3 Training Requirements and National Need

So how much geriatrics do you need to learn? And does every older person need a geriatrician’s care? No, but every doctor who cares for older people needs to be competent in the care of older adults. What does this mean? First, comfort and facility with diagnosing and managing the diseases common to older adults that affect care across all specialties and subspecialties of medicine, as well as those unique to your discipline. Specific skills have been identified by the Institute of Medicine (now the National Academies of Sciences, Engineering, and Medicine (NASEM) , the public policy arm of American medicine) [13]. Publications include expertise in cognition and dementia, physical function, frailty, chronic illness and multimorbidity, promoting community and social connectedness, and meeting older adults’ preferences in the dying process. Each of these topics and skills represents a key component in the effective care of older adults. Each report has also demonstrated significant need for skills development.

This book is based on the AAMC/John A. Hartford Foundation medical student geriatrics competencies, and covers these domains: Medication Management; Cognitive and Behavioral Disorders; Self-Care Capacity; Falls, Balance, and Gait Disorders; Health Care Planning, Promotion, and Prevention; Atypical Presentation of Disease; Palliative Care; and Hospital Care. Competencies for Internal Medicine and Family Medicine also include Complex and Chronic Illnesses, and Transitions of Care. The public policy and educational arms of medicine are remarkably similar in their description of what healthcare providers must do to provide effective, person-centered care of older adults.

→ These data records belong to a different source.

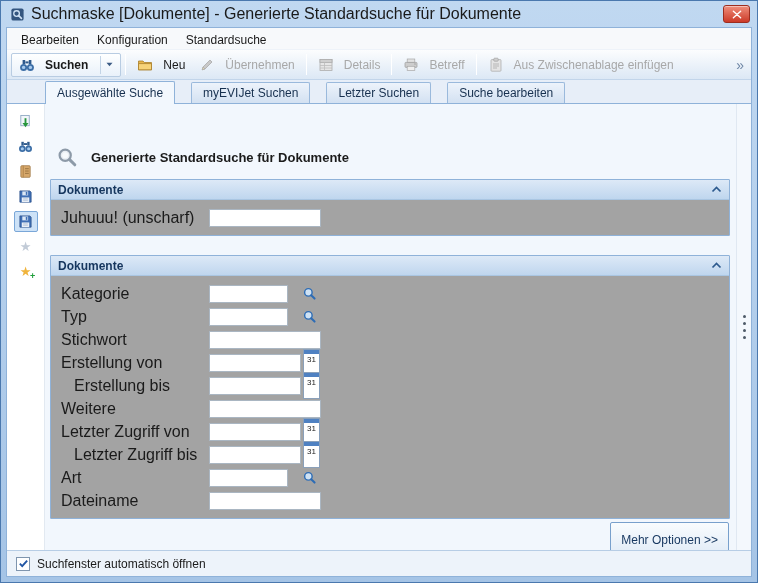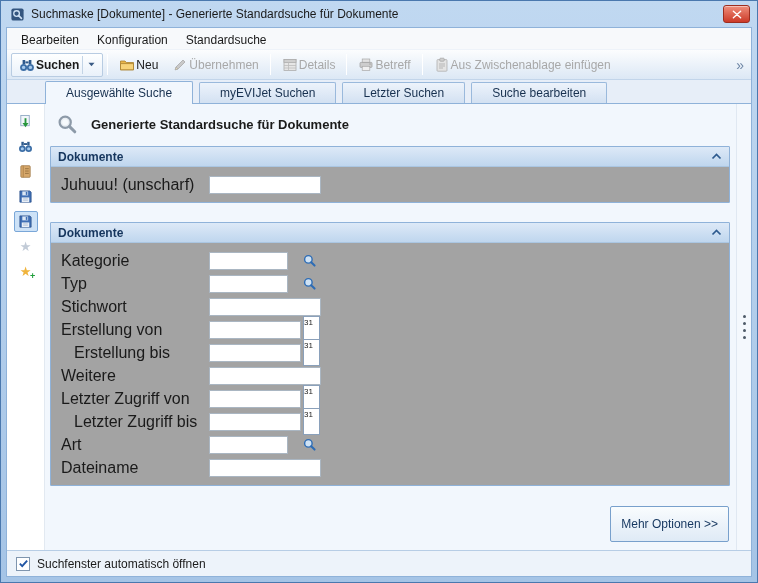--- a/index.html
+++ b/index.html
@@ -1,70 +1,70 @@
 <!DOCTYPE html>
 <html><head>
 <meta charset="utf-8">
 <style>
   * { margin:0; padding:0; box-sizing:border-box; }
   html,body { width:758px; height:583px; font-family:"Liberation Sans", sans-serif; background:#fff; }
   #window { width:758px; height:583px; border:1px solid #4a78ae; background:linear-gradient(#c0d8f1,#a5c4e6); display:flex; flex-direction:column; padding:0 5px 5px 5px; }
 
   
   .titlebar { height:26px; display:flex; align-items:center; gap:6px; padding:0 2px 0 4px; flex:0 0 auto; }
-  .title { font-size:12px; color:#1a1a1a; flex:1; white-space:nowrap; overflow:hidden; }
+  .title { font-size:16px; color:#1a1a1a; flex:1; white-space:nowrap; overflow:hidden; }
   .close-btn { width:27px; height:18px; background:linear-gradient(#ef8f7c,#cc3a28); border:1px solid #9d2d1f; border-radius:3px; display:flex; align-items:center; justify-content:center; box-shadow:inset 0 1px 0 rgba(255,255,255,.45); }
 
   
   .client { flex:1; background:#fff; border:1px solid #8fb2d9; display:flex; flex-direction:column; overflow:hidden; min-height:0; }
 
   .menubar { height:21px; background:#f7f9fb; display:flex; align-items:flex-end; padding-left:5px; flex:0 0 auto; }
   .menu-item { font-size:12px; color:#1a1a1a; padding:2px 9px; cursor:default; }
 
   .toolbar { height:31px; background:linear-gradient(#fcfdfe,#dce8f5); border-top:1px solid #eef3f9; border-bottom:1px solid #c2d5ea; display:flex; align-items:center; padding:0 4px; flex:0 0 auto; }
-  .tbtn { display:flex; align-items:center; gap:1px; height:24px; padding:0 7px; border-radius:2px; font-size:12px; color:#1a1a1a; white-space:nowrap; }
+  .tbtn { display:flex; align-items:center; gap:10px; height:24px; padding:0 7px; border-radius:2px; font-size:12px; color:#1a1a1a; white-space:nowrap; }
   .tbtn.disabled { color:#a8a8a8; }
   .tbtn.primary { border:1px solid #b8cce2; background:linear-gradient(#feffff,#e9f1fa); }
   .tbtn.primary .lbl { font-weight:bold; }
   .dd { border-left:1px solid #c3d4e6; padding-left:5px; margin-left:2px; height:18px; display:flex; align-items:center; }
   .cicon { display:flex; align-items:center; }
   .tsep { width:1px; height:21px; background:#bccddf; border-right:1px solid #fff; margin:0 4px; flex:0 0 auto; }
   .overflow { margin-left:auto; color:#6e86a5; font-size:14px; padding:0 3px; }
 
   .tabstrip { height:24px; background:#e7eef8; display:flex; align-items:flex-end; padding-left:38px; border-bottom:1px solid #8fb2d9; flex:0 0 auto; }
-  .tab { font-size:12px; color:#17304f; padding:3px 20px; background:linear-gradient(#edf3fb,#d3e1f2); border:1px solid #9ab9dc; border-bottom:none; border-radius:2px 2px 0 0; margin-right:6px; height:21px; white-space:nowrap; }
+  .tab { font-size:12px; color:#17304f; padding:3px 11px; background:linear-gradient(#edf3fb,#d3e1f2); border:1px solid #9ab9dc; border-bottom:none; border-radius:2px 2px 0 0; margin-right:16px; height:21px; white-space:nowrap; }
   .tab.active { background:#f2f7fd; height:23px; margin-bottom:-1px; padding-top:4px; border-color:#8fb2d9; position:relative; z-index:1; }
 
   .contentrow { flex:1; display:flex; min-height:0; background:#f2f7fd; }
   .leftstrip { width:38px; background:#fff; border-right:1px solid #e2e9f1; display:flex; flex-direction:column; align-items:center; padding-top:7px; gap:4px; flex:0 0 auto; }
   .sicon { width:24px; height:21px; display:flex; align-items:center; justify-content:center; border:1px solid transparent; border-radius:2px; }
   .sicon.pressed { background:#cde2f7; border-color:#7aa7d8; }
   .star { font-size:13px; color:#c2cbd7; line-height:1; }
   .star.add { color:#f0b43c; position:relative; }
   .star-plus { position:absolute; right:-4px; bottom:-3px; font-size:9px; font-weight:bold; color:#1f9e3a; }
 
-  .main { flex:1; display:flex; flex-direction:column; padding:7px 6px 6px 5px; min-width:0; }
+  .main { flex:1; display:flex; flex-direction:column; padding:7px 6px 6px 5px; min-width:0;margin-top:33px; }
   .heading { display:flex; align-items:center; gap:13px; padding:2px 0 11px 6px; }
   .heading-text { font-size:13px; font-weight:bold; color:#1b1b1b; }
 
   .groupbox { border:1px solid #8fb2d9; background:#a3a3a3; border-radius:1px; }
   .g1 { margin-bottom:19px; }
   .ghead { height:20px; display:flex; align-items:center; padding:0 7px; background:linear-gradient(#dde9f7,#bfd6ee); border-bottom:1px solid #aac6e2; }
   .gtitle { flex:1; font-size:12px; font-weight:bold; color:#16365e; }
   .gchev { display:flex; cursor:pointer; }
   .gbody { padding:6px 0 6px 10px; }
   .frow { height:23px; display:flex; align-items:center; }
   .flabel { width:148px; font-size:16px; color:#1a1a1a; flex:0 0 auto; }
   .flabel.indent { padding-left:13px; }
   input.txt { height:18px; border:1px solid #aab6c2; font:11px "Liberation Sans",sans-serif; padding:0 3px; color:#1a1a1a; background:#fff; }
   .w-text { width:112px; }
   .w-lookup { width:79px; }
   .w-date { width:92px; }
   .lookup-btn { margin-left:13px; width:17px; height:17px; display:flex; align-items:center; justify-content:center; }
-  .cal-btn { margin-left:2px; width:17px; height:27px; border:1px solid #8aa0ba; background:#fff; display:flex; overflow:hidden; }
+  .cal-btn { margin-left:2px; width:17px; height:27px; border:1px solid #8aa0ba; background:#fff; display:flex; flex-direction:column; overflow:hidden; }
   .cal-top { height:4px; background:#4f81c2; flex:0 0 auto; }
   .cal-num { font-size:8px; line-height:11px; text-align:center; color:#222; }
 
   .spacer { flex:1; }
   .more-row { display:flex; justify-content:flex-end; padding:3px 1px 2px 0; }
   .more-btn { height:36px; padding:0 10px; font-size:12px; color:#15365f; background:linear-gradient(#f9fcfe,#dfeaf6); border:1px solid #78a0cc; border-radius:2px; display:flex; align-items:center; white-space:nowrap; }
 
   .splitter { width:15px; background:#f4f8fd; display:flex; flex-direction:column; justify-content:center; align-items:center; gap:4px; flex:0 0 auto; border-left:1px solid #e0e8f2; }
   .dot { width:3px; height:3px; background:#4e5a68; border-radius:50%; }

As reviewed in the first chapter of this book, the population of older adults is growing rapidly. In recognition of the changing demographics, the Institute of Medicine (now NASEM) released a guide for workforce development [14], entitled “Retooling for an Aging America .” This call for “gerontologizing” the existing and upcoming healthcare workforce informed the financial support of foundations and government entities to support the career development of geriatrics educators, to incorporate geriatrics education into undergraduate and graduate medical education [15], and to define competencies in geriatrics care for students [16], generalists (Internal Medicine (IM) and Family Medicine (FM) residents) [17], specialists [18,19,20], and multidisciplinary care teams [21].

4 What Do Older Adults Need From Healthcare?

There are, fundamentally, three care needs of older adults: first, they need providers competent to care for most of them (so-called “little g” geriatricians ) in primary care, specialty care, and surgical care; second, specialty geriatricians are needed to provide care for the most complex and frailest older adults and those with dementia (so-called “big G” board-certified geriatricians ); and finally, the healthcare system must embrace person-centered care, optimizing personal goals and minimizing iatrogenic harm for older adults.

By integrating the geriatric principles taught and demonstrated in this book into the care of your older adult patients, you can help assure that your grandparents, parents, and eventually even you will get healthcare that enhances rather than burdens old age.